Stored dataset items
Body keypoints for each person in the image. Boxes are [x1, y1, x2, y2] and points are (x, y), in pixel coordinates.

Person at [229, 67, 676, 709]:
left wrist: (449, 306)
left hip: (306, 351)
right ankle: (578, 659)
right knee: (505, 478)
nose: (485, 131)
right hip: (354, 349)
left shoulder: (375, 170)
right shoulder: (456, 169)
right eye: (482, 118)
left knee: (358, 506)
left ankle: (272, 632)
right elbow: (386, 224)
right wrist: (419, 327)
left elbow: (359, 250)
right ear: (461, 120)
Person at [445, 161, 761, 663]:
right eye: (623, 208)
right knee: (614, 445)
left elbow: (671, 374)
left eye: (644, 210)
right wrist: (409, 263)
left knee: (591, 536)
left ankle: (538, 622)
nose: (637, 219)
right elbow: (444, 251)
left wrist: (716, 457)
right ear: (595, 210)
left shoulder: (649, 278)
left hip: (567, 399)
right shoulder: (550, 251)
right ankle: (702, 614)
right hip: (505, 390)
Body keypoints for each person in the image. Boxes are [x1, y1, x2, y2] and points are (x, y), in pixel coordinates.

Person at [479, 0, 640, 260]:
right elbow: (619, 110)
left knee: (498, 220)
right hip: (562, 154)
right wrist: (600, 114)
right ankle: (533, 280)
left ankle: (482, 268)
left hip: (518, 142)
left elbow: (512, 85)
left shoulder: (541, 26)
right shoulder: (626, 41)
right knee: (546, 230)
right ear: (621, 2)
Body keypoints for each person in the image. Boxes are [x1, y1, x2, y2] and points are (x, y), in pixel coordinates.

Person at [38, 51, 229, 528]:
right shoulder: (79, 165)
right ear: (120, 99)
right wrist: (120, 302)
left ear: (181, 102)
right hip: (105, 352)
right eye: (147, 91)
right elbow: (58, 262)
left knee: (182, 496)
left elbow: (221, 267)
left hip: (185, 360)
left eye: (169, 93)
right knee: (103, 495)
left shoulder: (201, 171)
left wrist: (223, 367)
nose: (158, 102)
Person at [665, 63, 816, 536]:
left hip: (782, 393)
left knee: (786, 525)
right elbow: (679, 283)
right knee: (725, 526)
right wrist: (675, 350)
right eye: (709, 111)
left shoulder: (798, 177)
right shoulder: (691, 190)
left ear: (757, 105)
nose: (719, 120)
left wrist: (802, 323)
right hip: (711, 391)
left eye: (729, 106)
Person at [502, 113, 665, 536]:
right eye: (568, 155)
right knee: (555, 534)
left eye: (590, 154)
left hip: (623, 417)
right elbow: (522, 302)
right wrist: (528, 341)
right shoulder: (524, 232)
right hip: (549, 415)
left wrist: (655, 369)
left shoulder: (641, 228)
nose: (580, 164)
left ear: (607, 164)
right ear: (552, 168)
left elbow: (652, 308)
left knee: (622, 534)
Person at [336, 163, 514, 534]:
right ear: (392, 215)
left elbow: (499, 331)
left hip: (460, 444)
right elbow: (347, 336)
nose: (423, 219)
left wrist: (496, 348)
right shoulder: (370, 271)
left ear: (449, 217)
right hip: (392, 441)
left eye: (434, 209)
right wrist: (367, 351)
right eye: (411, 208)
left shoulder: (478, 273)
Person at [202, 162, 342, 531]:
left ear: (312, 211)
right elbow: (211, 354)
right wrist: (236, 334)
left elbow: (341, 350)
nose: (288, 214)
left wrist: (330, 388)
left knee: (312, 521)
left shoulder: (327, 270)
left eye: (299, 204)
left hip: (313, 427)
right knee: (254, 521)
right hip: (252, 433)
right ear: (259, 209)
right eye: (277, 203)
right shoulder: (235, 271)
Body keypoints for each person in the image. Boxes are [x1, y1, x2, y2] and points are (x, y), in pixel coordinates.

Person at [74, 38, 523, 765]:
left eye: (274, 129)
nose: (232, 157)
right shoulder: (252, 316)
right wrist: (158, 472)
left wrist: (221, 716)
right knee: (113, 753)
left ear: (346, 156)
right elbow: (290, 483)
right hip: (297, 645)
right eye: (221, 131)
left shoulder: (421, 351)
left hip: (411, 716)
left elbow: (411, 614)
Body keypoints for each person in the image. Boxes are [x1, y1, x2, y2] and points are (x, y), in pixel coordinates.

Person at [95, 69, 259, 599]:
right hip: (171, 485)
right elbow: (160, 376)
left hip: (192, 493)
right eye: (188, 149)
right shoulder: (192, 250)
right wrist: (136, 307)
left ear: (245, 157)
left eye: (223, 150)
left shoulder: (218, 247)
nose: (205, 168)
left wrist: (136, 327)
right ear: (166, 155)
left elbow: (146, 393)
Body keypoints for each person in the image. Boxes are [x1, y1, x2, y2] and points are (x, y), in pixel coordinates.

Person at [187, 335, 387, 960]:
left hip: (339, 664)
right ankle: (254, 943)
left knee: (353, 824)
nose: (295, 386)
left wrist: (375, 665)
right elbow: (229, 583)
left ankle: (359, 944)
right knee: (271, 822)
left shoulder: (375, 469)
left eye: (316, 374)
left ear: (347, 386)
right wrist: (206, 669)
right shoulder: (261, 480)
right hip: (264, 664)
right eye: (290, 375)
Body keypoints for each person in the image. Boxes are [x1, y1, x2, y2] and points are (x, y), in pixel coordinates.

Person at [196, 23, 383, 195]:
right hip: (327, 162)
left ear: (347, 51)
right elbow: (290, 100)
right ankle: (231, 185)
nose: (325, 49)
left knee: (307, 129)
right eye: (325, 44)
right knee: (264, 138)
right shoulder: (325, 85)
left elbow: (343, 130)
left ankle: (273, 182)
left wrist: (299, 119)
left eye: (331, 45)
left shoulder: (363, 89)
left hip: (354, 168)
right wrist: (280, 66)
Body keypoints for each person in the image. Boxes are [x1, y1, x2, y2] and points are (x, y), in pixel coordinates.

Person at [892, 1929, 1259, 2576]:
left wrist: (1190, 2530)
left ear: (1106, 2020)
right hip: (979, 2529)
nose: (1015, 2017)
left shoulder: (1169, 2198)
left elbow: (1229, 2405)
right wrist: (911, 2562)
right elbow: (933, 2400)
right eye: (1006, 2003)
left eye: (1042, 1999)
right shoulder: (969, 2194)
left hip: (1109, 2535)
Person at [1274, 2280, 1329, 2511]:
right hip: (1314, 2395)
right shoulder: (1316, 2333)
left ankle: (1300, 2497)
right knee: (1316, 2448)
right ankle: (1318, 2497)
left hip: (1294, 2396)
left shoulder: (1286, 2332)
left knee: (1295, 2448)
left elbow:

## EXERCISE REQUIREMENTS
For this exercise, output exactly the lines above from the line with "nose: (325, 49)" to the line with "left hip: (354, 168)", counting both, and leave out the rest.

## RESPONSE AREA
nose: (325, 49)
left knee: (307, 129)
right eye: (325, 44)
right knee: (264, 138)
right shoulder: (325, 85)
left elbow: (343, 130)
left ankle: (273, 182)
left wrist: (299, 119)
left eye: (331, 45)
left shoulder: (363, 89)
left hip: (354, 168)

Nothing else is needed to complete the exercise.